_WHAT YOU NEED TO DO_
Read through the records. Copy each line that has the word "deeper".
[[ DATA TO USE, beginning ]]
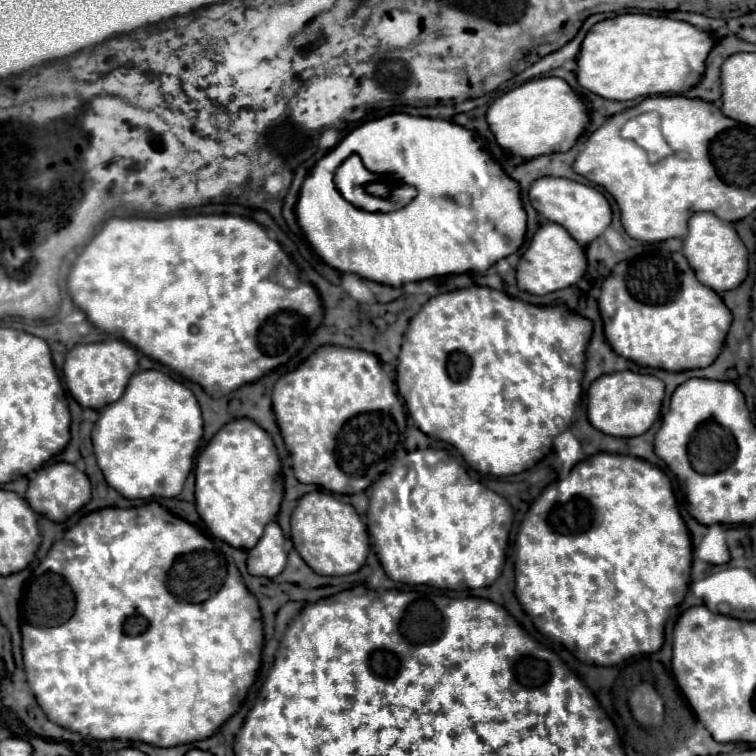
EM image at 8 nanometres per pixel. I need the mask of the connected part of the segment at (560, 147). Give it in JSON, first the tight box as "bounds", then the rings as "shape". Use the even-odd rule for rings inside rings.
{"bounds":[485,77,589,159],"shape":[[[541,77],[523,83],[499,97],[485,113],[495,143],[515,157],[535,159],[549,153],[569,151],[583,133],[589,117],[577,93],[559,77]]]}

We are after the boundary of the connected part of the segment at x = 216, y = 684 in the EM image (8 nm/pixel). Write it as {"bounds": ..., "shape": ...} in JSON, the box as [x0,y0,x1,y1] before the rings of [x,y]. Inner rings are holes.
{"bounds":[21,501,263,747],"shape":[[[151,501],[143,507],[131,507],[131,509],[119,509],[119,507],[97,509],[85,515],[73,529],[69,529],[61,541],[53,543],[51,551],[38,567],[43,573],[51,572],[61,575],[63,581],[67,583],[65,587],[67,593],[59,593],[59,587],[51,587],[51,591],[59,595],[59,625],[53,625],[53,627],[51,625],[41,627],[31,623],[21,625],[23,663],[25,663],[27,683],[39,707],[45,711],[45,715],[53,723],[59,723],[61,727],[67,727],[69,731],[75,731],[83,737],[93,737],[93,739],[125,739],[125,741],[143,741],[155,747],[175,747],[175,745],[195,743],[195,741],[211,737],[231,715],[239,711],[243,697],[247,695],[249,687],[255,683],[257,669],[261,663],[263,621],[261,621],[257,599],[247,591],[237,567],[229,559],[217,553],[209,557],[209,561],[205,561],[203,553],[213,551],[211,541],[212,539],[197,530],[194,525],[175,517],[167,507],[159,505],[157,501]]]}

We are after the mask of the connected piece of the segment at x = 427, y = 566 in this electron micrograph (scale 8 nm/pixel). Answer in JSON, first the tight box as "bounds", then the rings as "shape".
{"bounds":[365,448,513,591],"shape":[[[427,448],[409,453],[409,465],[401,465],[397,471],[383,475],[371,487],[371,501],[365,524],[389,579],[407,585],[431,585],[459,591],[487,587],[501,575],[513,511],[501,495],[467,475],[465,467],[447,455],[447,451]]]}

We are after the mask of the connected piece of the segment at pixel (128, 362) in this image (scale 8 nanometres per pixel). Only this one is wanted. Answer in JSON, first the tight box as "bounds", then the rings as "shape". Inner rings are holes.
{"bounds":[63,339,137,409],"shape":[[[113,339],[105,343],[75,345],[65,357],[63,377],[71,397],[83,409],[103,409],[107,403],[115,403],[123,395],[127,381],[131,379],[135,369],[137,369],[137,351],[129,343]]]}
[[ DATA TO USE, end ]]
[[ DATA TO USE, beginning ]]
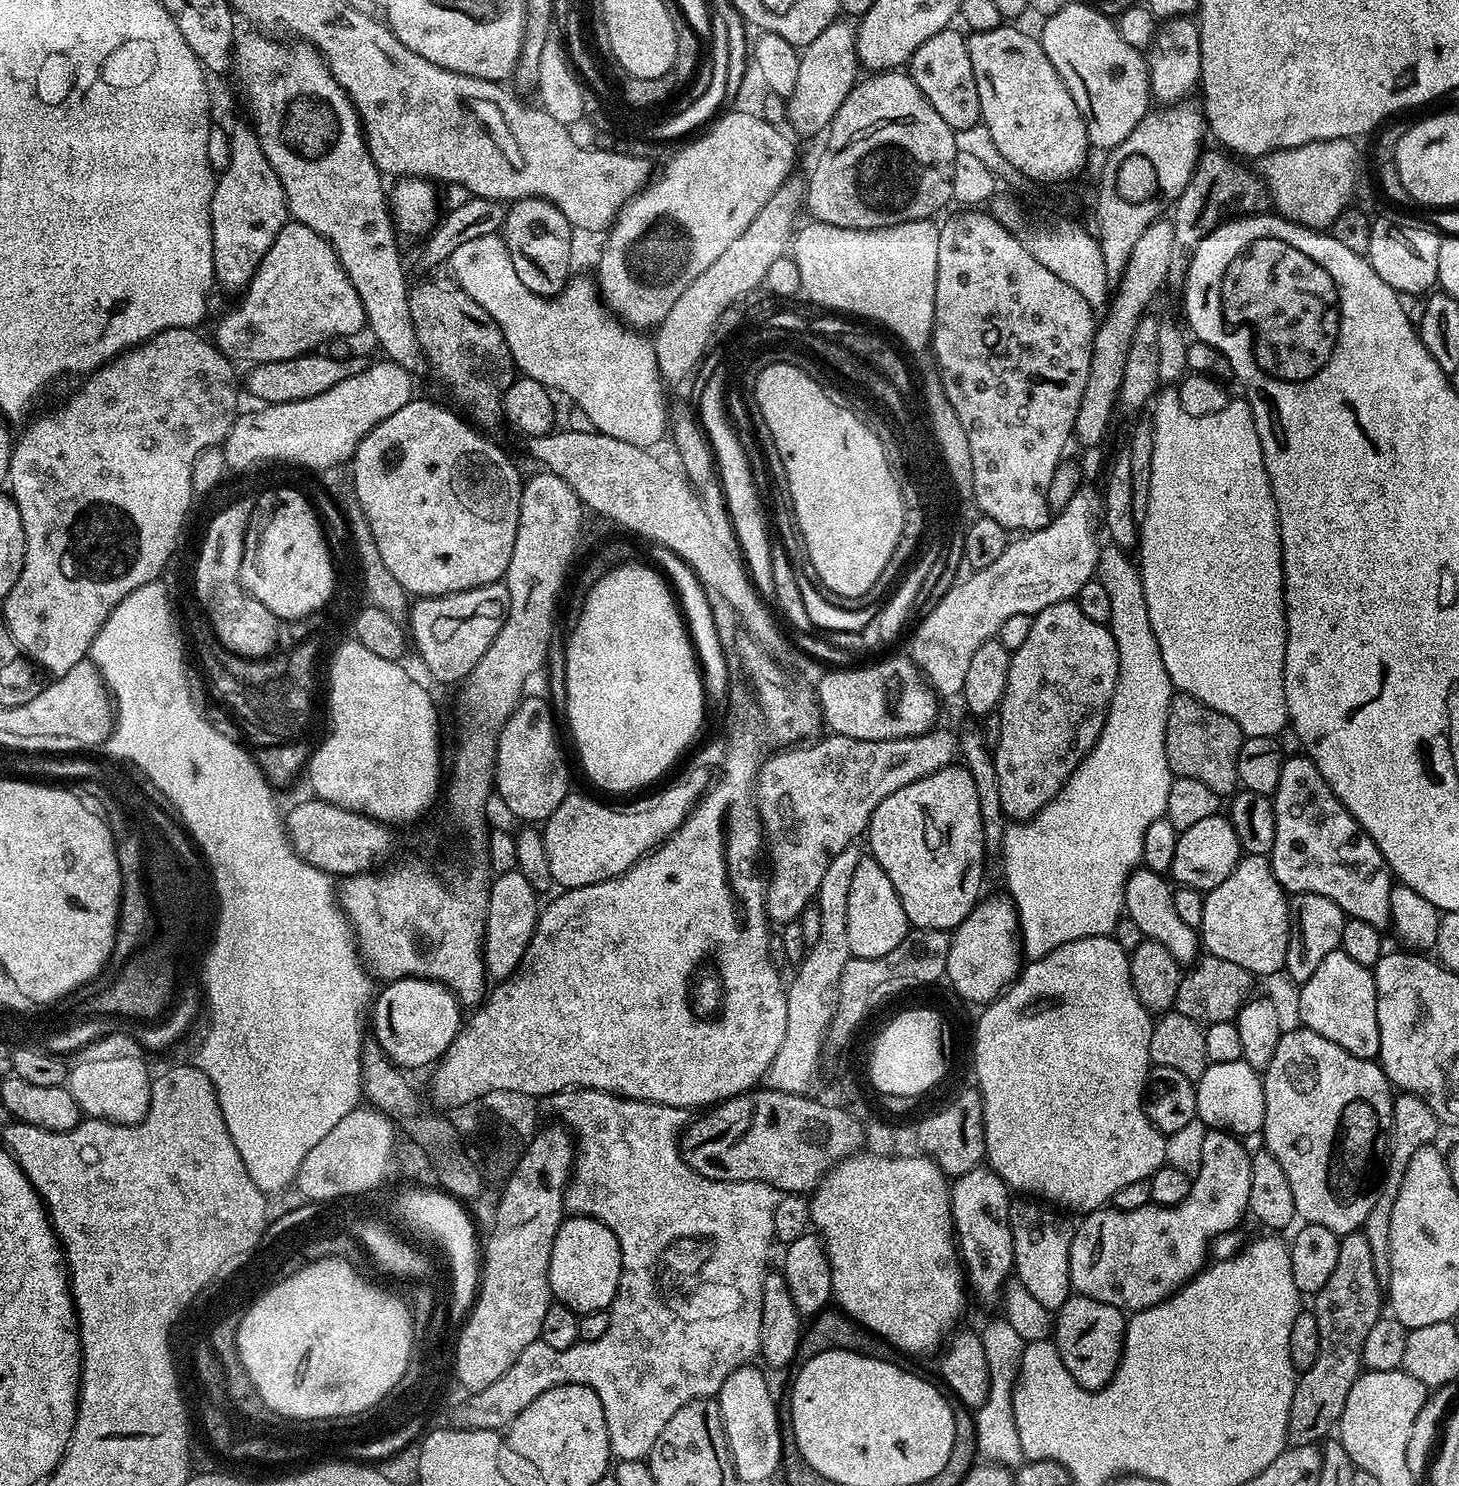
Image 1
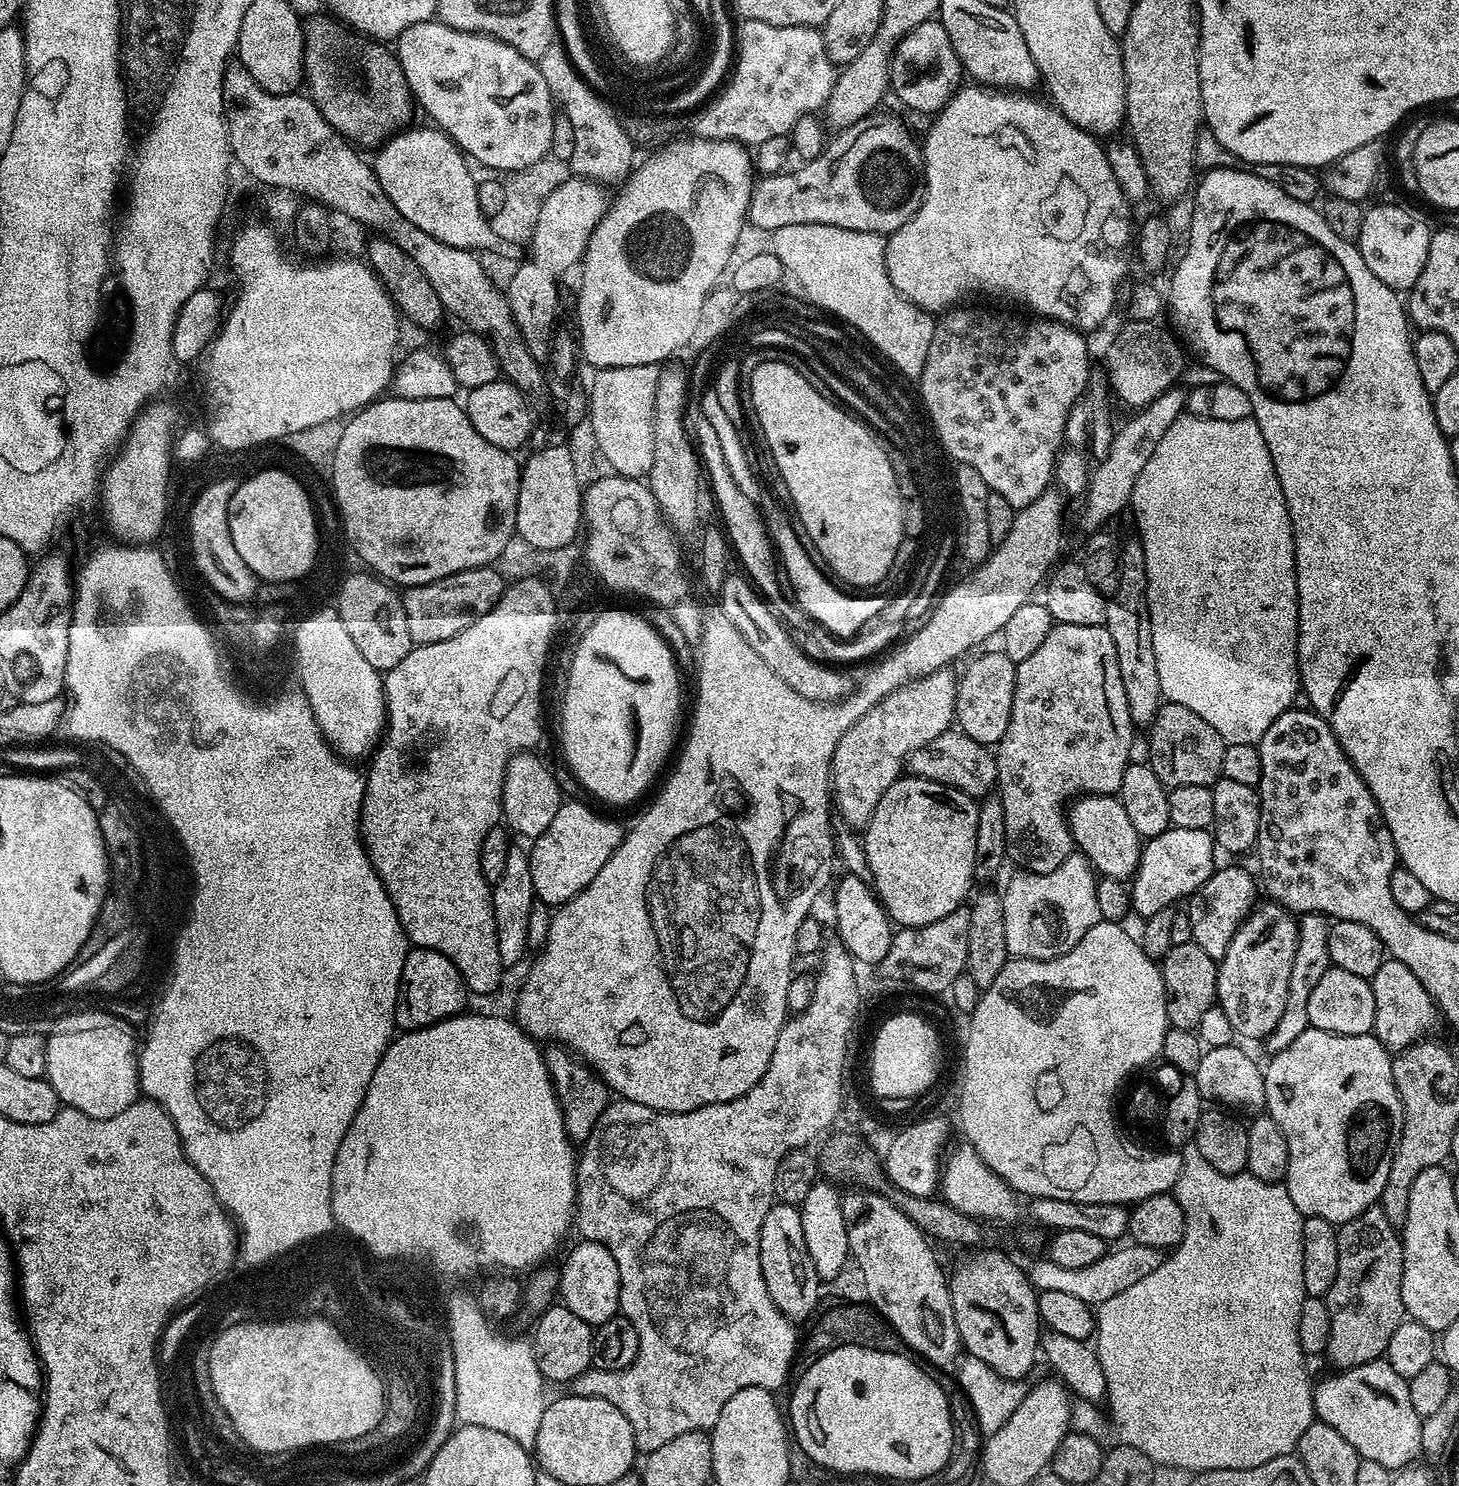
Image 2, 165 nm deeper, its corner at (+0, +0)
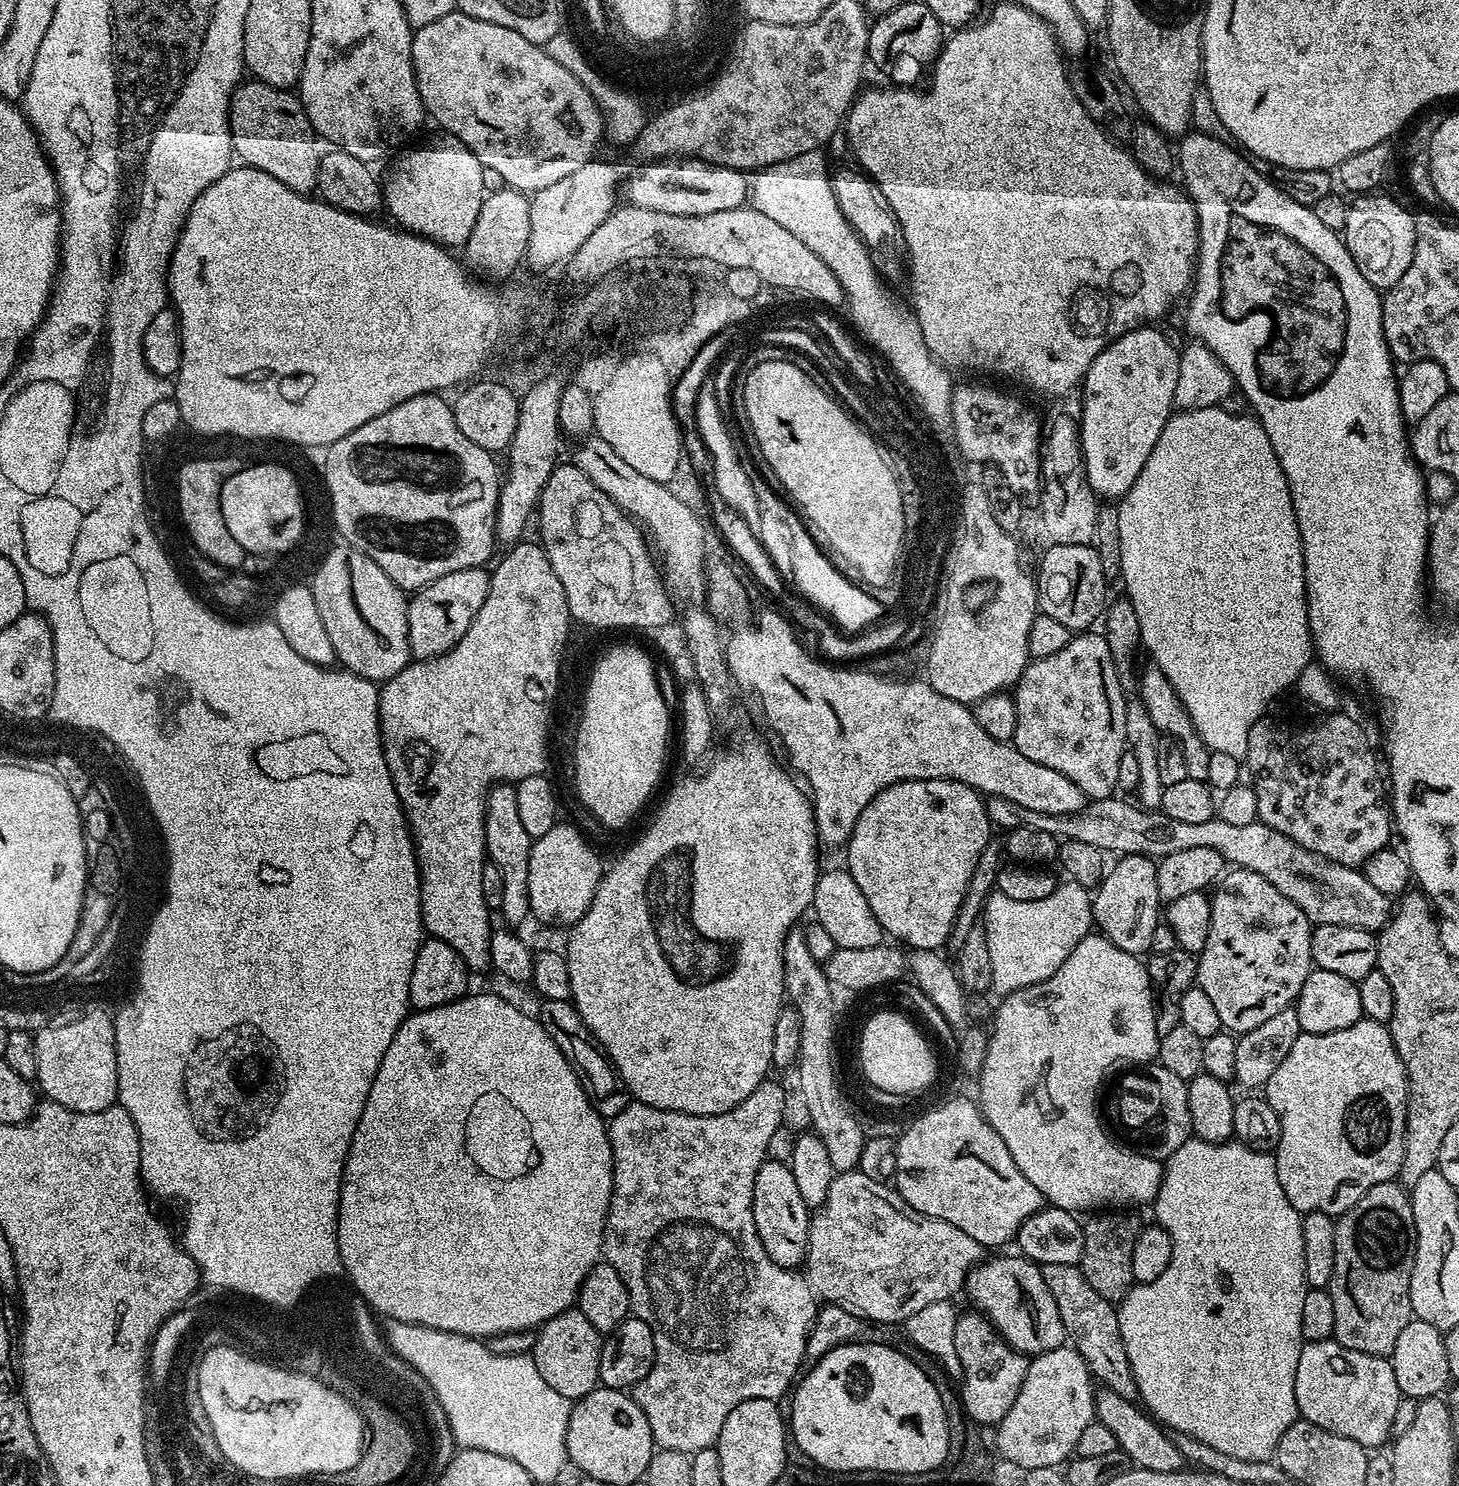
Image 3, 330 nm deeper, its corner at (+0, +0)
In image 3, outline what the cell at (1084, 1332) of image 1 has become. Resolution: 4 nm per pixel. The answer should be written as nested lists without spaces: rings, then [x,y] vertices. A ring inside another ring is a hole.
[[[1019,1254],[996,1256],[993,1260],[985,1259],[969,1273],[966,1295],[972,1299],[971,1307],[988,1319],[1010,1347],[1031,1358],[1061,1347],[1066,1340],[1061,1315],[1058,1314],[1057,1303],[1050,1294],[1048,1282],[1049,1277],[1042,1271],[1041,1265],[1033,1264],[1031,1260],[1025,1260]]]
[[ DATA TO USE, end ]]
_WRITTEN RESPONSE_
Image 2, 165 nm deeper, its corner at (+0, +0)
Image 3, 330 nm deeper, its corner at (+0, +0)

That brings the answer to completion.